No sólo la inmigración masivo-invasiva ha empezado a romper las costuras del Estado, sino que ha empezado a quitar la paz y la tranquilidad y el sueño a quienes tienen la fatalidad de sufrirla de cerca. Que más pronto que tarde seremos todos los españoles. Así, las sociedades se destruyen y se arruinan por la estupidez de sus gobernantes y la estulticia de sus ciudadanos que se convierten en rebaños manejados por esa clase política traidora a su propio país, la prensa silente y amarilla vendida al Sistema, las ONG, la iglesia y sus obispos y, en fin, todos aquellos que hacen el papel de tontos útiles del Sistema.

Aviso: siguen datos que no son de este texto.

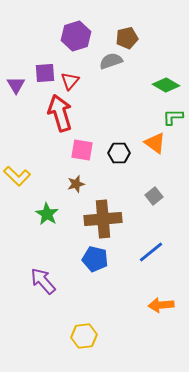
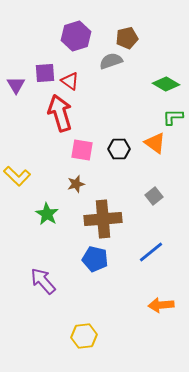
red triangle: rotated 36 degrees counterclockwise
green diamond: moved 1 px up
black hexagon: moved 4 px up
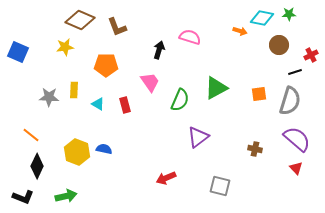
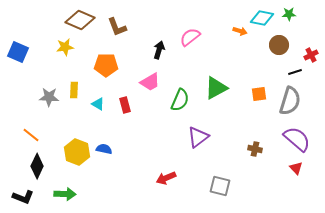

Las sociedades se destruyen y se arruinan con las mentiras y las quimeras multiculturalistas de los apóstoles de esa ideología ponzoñosa y maligna llamada multiculturalismo. Y la sociedad española (y europea) va camino de destruirse, si no lo está ya. Este comportamiento de los países europeos respecto de la inmigración conduce al suicidio de las naciones, en un contexto de ofuscación y de delirio, cuyo final es, irremisiblemente, la autodestrucción de esas sociedades. Una especie de enajenación colectiva.
Pero, tal vez, lo peor es cuando alguien, en su locura y en su desorden mental, se vanagloria de haber contribuido a que la sociedad española sea más multicultural y multiétnica. Ese demente sin parangón, ese vesánico, tiene nombre y apellidos. Ese tipo destructivo y tóxico es el anterior presidente del gobierno de España, el malhadado José Luis Rodríguez Zapatero. Zapatero para la historia más negra y purulenta de nuestro país y de nuestra sociedad. Pues bien, este tipo celebra haber legalizado a más de 700.000 ilegales, y lo califica de “hito histórico”, el muy descerebrado. Sin embargo, este traidor a su país y a su cultura se ha dado prisa en agenciarse un chalet lejos del mundanal ruido de la sociedad multicultural madrileña por más de un millón de euros. Eso sí, los demás que socialicen a los inmigrantes en sus escuelas y en sus barrios y en sus centros de salud, pero a él, que los legalizó, que no le llegue la marabunta inmigratoria.